Data extracted from a collection:

┄┄┄┄┄┄

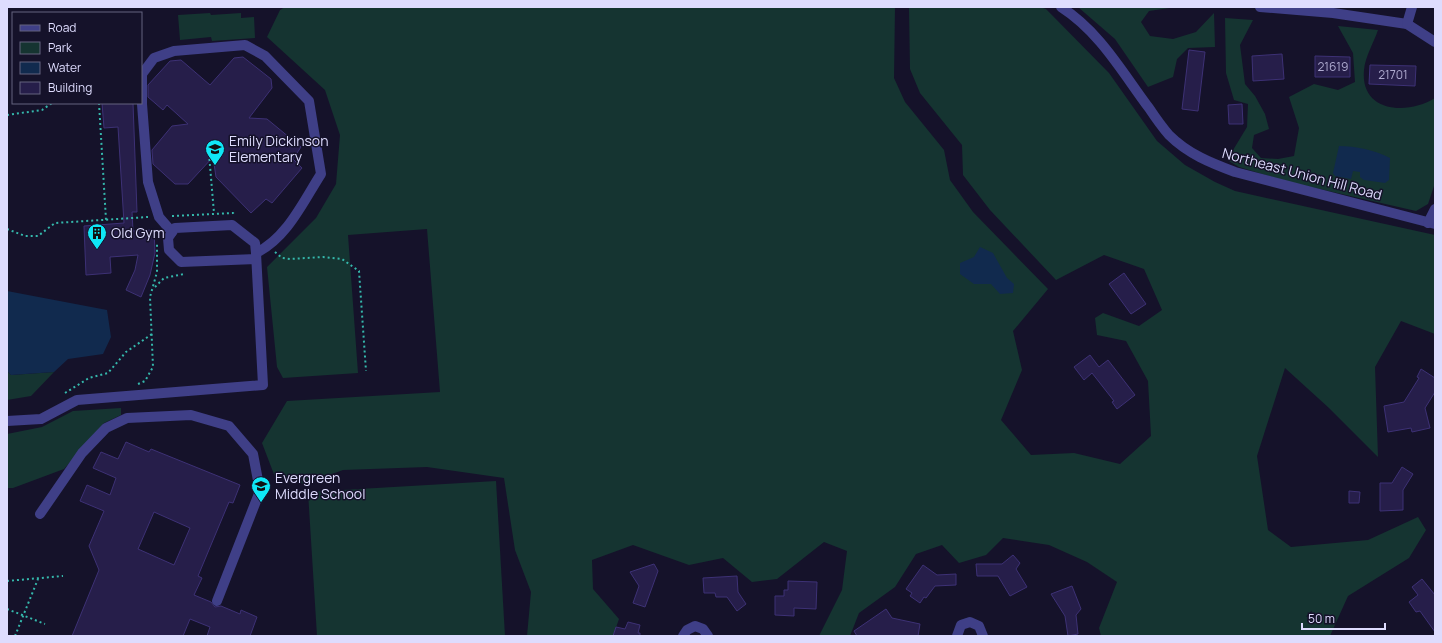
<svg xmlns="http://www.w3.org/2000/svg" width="1442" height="643" viewBox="0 0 1442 643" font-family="Manrope,sans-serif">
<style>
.green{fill:#153431}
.water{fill:#112a4e}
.building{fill:#261e4a;stroke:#3d3175;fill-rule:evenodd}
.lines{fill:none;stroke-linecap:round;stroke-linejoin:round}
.path{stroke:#35b8ac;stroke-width:2;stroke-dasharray:2 3;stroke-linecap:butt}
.minor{stroke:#3f3f87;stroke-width:10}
.labels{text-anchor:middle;stroke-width:3;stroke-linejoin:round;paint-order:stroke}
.number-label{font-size:12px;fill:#b0acd1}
.poi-label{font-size:14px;fill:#dedcfe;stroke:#15122a;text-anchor:start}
.street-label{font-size:14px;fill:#dedcfe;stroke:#15122a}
</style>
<rect width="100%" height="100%" fill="#15122a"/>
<g class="green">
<path d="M285,7H895L894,78L905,102L944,150L950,180L973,212L1048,289L1013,331L1022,370L1001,420L1031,455L1074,453L1120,464L1151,436L1148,381L1126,341L1097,335L1095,318L1103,313L1139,326L1162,310L1144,269L1104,255L1056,280L990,210L963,175L962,145L920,93L910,69L909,7H1040L1046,9L1109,73L1157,141L1185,165L1215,182L1235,191L1435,235V334L1401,321L1375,367L1378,457L1329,408L1285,368L1257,456L1268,530L1291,547L1368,540L1418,517L1426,530L1409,558L1348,596L1330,636H1101L1099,628L1117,582L1087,562L1049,545L1003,538L986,555L959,563L942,545L916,554L895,587L859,613L850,636H819L842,590L847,551L824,542L777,579L752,582L723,558L689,565L633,545L592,560L593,589L619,619L613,636H527L531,592L515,550L504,478L427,467L343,470L304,484L275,477L262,443L287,401L440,392L427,229L348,235L358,373L283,378L277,367L267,267L316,218L336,184L340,135L325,90L267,37L280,10Z"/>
<path d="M1078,7H1176L1149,11L1141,22L1150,36L1173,39L1196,32L1214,13L1215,47L1188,48L1177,59L1173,77L1148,87L1115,39Z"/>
<path d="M210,13L211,15L241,13V18L254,17L255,38L212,41L211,37L180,40L178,15Z"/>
<path d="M1225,18L1253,20L1240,45L1245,84L1255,96L1265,114L1269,129L1254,135L1252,148L1261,158L1278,159L1294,156L1299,128L1289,97L1314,84L1338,90L1355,82L1353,53L1338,26L1378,30C1374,42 1365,57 1364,70C1360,113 1408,115 1435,98V183L1428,204L1416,211L1289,182L1239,167L1227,160L1247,127L1248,104L1234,100L1226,73Z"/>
<path d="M7,371L11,375L54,372L31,396L7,400Z"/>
<path d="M121,408V415L104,423L64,469L13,488H7V434L42,427L73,411Z"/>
<path d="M496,481L505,636H317L308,492Z"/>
</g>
<g class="water">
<path d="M1339,146C1355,146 1375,150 1390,158L1389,180L1385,183L1364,180L1360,177V172L1353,171L1351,179L1335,176L1333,173Z"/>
<path d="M980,247L993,253L1007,278L1014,284L1013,293L1000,294L991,284H974L960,274V263L974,257Z"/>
<path d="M7,291L107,310L111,337L103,354L68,359L54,372L11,375L7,371Z"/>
</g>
<g class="building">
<path d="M1189,50L1205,52L1198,111L1182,109Z"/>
<path d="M1282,54L1284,79L1253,81L1252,56Z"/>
<path d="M1315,56L1350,57V77H1315Z"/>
<path d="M243,57L271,79L272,88L249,118L267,119L301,147L293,159L302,168L272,203L266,199L251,213L216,177L213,157L188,184H175L153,164L152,150L172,126L188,124L167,105L163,110L148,97V85L170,61L181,60L210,85L234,58Z"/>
<path d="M1370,65L1416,66L1415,86L1369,84Z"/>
<path d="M102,103H133L137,212H132L133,231L154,230L155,253L150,275L141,297L126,290L135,270L138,255L110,257L111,273L86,275L84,226L124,223L118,127L104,128Z"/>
<path d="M1242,104L1243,124H1229L1228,105Z"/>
<path d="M1124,273L1146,304L1131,314L1109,284Z"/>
<path d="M1090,355L1099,367L1108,360L1135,395L1117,409L1112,402L1114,401L1092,373L1084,380L1074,367Z"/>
<path d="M1421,369L1435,378V392L1425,408L1430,428L1412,432L1411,428L1388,432L1384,406L1404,402L1419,378L1417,377Z"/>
<path d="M126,442L149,452L151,449L240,485L233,503L229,502L198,576L202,578L194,595L211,602L215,607L221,606L240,614L241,610L257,617L250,636H207L210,627L190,619L183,636H72L99,570L89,546L104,511L80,501L87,485L110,495L116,478L93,468L101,452L118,459ZM154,512L190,528L174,565L138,549Z"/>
<path d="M1402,467L1413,474L1403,490V510L1380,511V483H1392Z"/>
<path d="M1349,491L1360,492L1359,503H1349Z"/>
<path d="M1013,555L1020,563L1016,569L1027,587L1010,596L998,576H977L976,564H1002Z"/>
<path d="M654,564L658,571L645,607L633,603L639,586L630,572Z"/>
<path d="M923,565L937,575L956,574V585L935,586L926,598L924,597L920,603L910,596L912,593L906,589Z"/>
<path d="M737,576L738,592L746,604L737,611L727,597H716L715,593H704L703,578Z"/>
<path d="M1422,579L1435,595V632L1420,611L1416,612L1409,602L1418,595L1412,587Z"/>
<path d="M788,581L817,582L816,609L794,608V616L775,615V596H784V590H788Z"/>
<path d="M1072,586L1081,609L1076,615L1078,634L1068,636L1065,616L1051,594Z"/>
<path d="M886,609L892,618L920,624L918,636H857L854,631Z"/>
<path d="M628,622L640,625L638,633H640V636H613L616,627L625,629Z"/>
</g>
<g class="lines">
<g class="path">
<path d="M99,103L106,220"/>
<path d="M7,115L42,110L52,103"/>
<path d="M209,154L214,213"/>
<path d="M172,216L233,213L235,215"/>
<path d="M7,229L25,236H38L55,223L148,217"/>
<path d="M275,252L282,258L290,259L323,257L342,259L359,271L366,371"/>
<path d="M155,287L164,278L184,274"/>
<path d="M138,384L145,381L153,367L150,297L157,272V244"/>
<path d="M65,393L89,378L108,373L126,352L152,334"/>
<path d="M7,581L63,576"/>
<path d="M7,609L45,624"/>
<path d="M15,636L38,579"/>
</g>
<g class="minor">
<path d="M1061,7C1100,32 1122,72 1149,108C1155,117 1162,127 1169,135C1188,154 1211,163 1235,172L1435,224"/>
<path d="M1260,7L1333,13L1407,24L1435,42"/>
<path d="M1407,24L1412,7"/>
<path d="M1428,223L1435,209"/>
<path d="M172,232L159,217L148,182L142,104V74L154,58L174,51L245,45L265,56L309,101L321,174C303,202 287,238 256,253"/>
<path d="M7,421L41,419L77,400L263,385L256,253L255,243L232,225L175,228L168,238L169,250L181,262L256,259"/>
<path d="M40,514L82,453L106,428L127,418L191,415L229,426L253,454L260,491L217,601"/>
<path d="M683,636L687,630L695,626L703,629L708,636"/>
<path d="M957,636L961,625L970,622L979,626L983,636"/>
</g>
</g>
<defs>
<g id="school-pin" transform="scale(1)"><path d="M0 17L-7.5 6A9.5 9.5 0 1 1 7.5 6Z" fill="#0fe7f6" stroke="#15122a"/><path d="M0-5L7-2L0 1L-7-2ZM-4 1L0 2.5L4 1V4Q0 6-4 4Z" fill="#111"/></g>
<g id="building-pin" transform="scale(1)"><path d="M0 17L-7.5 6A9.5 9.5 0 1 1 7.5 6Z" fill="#0fe7f6" stroke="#15122a"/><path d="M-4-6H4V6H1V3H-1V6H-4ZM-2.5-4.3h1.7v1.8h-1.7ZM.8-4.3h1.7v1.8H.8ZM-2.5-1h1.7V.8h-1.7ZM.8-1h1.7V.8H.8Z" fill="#111"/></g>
</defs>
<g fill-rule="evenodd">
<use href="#school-pin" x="215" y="149"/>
<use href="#building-pin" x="97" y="233"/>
<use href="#school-pin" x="261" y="486"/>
</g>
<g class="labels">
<g class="number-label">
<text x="1333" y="71">21619</text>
<text x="1393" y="79">21701</text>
</g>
<g class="poi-label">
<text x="229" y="146">Emily Dickinson<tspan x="229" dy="16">Elementary</tspan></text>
<text x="111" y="238">Old Gym</text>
<text x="275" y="483">Evergreen<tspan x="275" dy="16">Middle School</tspan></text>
</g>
<g class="street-label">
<text transform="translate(1302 174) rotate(15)" y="5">Northeast Union Hill Road</text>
</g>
</g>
<rect width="1442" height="643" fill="none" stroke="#dedcfe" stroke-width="16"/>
<rect x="12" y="12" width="130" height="92" fill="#15122a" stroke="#65637f"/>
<rect x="20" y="25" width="20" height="6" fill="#3f3f87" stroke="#65637f"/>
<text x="48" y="32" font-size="12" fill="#dedcfe">Road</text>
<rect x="20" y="42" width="20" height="12" fill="#153431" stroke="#65637f"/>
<text x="48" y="52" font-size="12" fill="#dedcfe">Park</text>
<rect x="20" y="62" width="20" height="12" fill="#112a4e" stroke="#65637f"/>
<text x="48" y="72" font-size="12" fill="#dedcfe">Water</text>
<rect x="20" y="82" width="20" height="12" fill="#261e4a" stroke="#65637f"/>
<text x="48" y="92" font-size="12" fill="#dedcfe">Building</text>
<path d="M1302 623v6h83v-6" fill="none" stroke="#dedcfe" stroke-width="2"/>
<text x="1308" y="623" font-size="12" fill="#dedcfe" stroke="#15122a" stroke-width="3" paint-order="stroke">50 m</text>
</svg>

┄┄┄┄┄┄

- **WHAT YOU SHOULD DO**: From the data above, pick out each line containing "rule" and copy it.

- **WRITTEN RESPONSE**:
.building{fill:#261e4a;stroke:#3d3175;fill-rule:evenodd}
<g fill-rule="evenodd">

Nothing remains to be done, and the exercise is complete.